__Text excerpt__:
╔══

If hackers wanted to debilitate American society, they would have trouble taking down the entire power grid or financial system, but they could do serious damage to the companies that make and deliver Americans' food.
The US food and agriculture sector lacks the resources, expertise, and government support to protect itself and its products from a rapidly expanding range of cybersecurity threats, according to lawmakers, policy experts, and former government officials. These shortfalls leave gaps that foreign government operatives or cybercriminals could exploit to remotely disable farming equipment, contaminate fertilizer, cripple milk supplies, and kill chickens.
In the past few years, cyberattacks on the meat processing giant JBS Foods and the Iowa farm services firm NEW Cooperative have laid bare the industry's widespread vulnerabilities. And new technologies, including advances in artificial intelligence, are creating previously unimaginable risks, overwhelming a workforce not accustomed to dealing with digital security. Making matters worse, food and agriculture is one of only a few critical infrastructure sectors that doesn't have an information sharing and analysis center, or ISAC, helping companies fight back.
All of these shortcomings make food and agriculture companies a prime target for Russian operatives bent on vengeance for Western sanctions, Chinese spies seeking a competitive advantage for their domestic firms, and ransomware gangs looking for victims that can't afford downtime.
The federal government has recently begun addressing these dangers. Lawmakers are introducing bills and spotlighting the issue at hearings, and a presidential directive has spawned a series of reports and reviews. To the people most informed and worried about the chaos that hackers could cause, these developments are long overdue.
"Agricultural and food security is the foundation of American security," says US congressman August Pfluger, a Texas Republican who has sponsored a bill on the subject. "Without a stable food supply, society stops functioning."
Precision agriculture uses GPS sensors and satellite imagery to determine the right kind of fertilizer for every patch of soil and send instructions directly to tractors that automatically move around and spray the appropriate mixes. If hackers breached these systems, they could poison the crops of every farmer using them. The impact wouldn't be clear until months later, when the crops would begin to grow poorly or fail to grow at all.
Farmers are also vulnerable to more immediate sabotage. The same remote-access technology that enabled John Deere to remotely disable a batch of Ukrainian tractors stolen by Russian forces could let hackers turn off millions of tractors across the United States.
America's meat supply faces huge risks too. Inside the massive industrial facilities where most chickens are raised and slaughtered, the temperature and humidity are precisely controlled by internet-connected computers. With control of this system, hackers could engineer a catastrophe.

╚══

__Work request 1__:
List the harms the article on agricultural cybersecurity says foreign government operatives or cybercriminals could cause by exploiting the sector's gaps.
__Work request 2__:
Answer these questions using the article on agricultural cybersecurity:
(a) Which two companies suffered cyberattacks that exposed the industry's vulnerabilities?
(b) Which state does congressman August Pfluger represent?
(c) Which company remotely disabled Ukrainian tractors stolen by Russian forces?
__Work request 3__:
Using the article on agricultural cybersecurity, explain how a breach of precision agriculture systems could let hackers poison the crops of every farmer who uses them.
The material after this point is unrelated to the article on agricultural cybersecurity.

__Dataset__:

╔══

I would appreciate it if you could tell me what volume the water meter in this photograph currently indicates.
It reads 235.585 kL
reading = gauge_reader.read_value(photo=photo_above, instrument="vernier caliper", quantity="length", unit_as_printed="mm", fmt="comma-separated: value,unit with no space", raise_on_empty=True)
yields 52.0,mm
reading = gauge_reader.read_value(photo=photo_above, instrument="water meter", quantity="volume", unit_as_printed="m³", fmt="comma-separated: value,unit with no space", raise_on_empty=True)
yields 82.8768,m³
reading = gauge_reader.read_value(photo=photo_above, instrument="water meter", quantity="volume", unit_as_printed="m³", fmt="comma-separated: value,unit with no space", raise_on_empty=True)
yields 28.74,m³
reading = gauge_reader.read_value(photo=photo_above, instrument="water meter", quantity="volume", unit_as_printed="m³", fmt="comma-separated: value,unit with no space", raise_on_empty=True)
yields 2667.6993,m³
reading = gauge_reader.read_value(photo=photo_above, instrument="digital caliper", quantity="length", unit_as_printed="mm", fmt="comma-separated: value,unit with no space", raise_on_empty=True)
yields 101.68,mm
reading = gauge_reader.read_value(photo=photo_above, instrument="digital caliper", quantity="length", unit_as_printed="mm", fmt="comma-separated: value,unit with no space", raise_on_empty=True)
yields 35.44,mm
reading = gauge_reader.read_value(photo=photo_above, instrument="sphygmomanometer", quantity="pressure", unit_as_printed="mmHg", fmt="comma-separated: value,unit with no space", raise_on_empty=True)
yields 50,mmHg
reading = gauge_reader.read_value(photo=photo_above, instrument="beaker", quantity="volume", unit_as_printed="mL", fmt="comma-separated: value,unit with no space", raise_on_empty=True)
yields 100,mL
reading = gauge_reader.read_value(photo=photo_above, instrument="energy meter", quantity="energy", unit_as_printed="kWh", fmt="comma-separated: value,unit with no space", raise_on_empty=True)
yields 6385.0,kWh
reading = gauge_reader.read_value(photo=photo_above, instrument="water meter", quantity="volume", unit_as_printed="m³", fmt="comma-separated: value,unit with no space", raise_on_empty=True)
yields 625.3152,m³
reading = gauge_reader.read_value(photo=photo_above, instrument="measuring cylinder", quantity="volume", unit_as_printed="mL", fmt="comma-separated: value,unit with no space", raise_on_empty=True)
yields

╚══

__Task result 1__:
- Remotely disable farming equipment
- Contaminate fertilizer
- Cripple milk supplies
- Kill chickens

__Task result 2__:
(a) JBS Foods and NEW Cooperative
(b) Texas
(c) John Deere

__Task result 3__:
Precision agriculture systems use GPS sensors and satellite imagery to choose the fertilizer for every patch of soil. They then send instructions directly to tractors that automatically spray those mixes. Hackers who control these systems could therefore direct harmful mixes onto every farm that relies on them.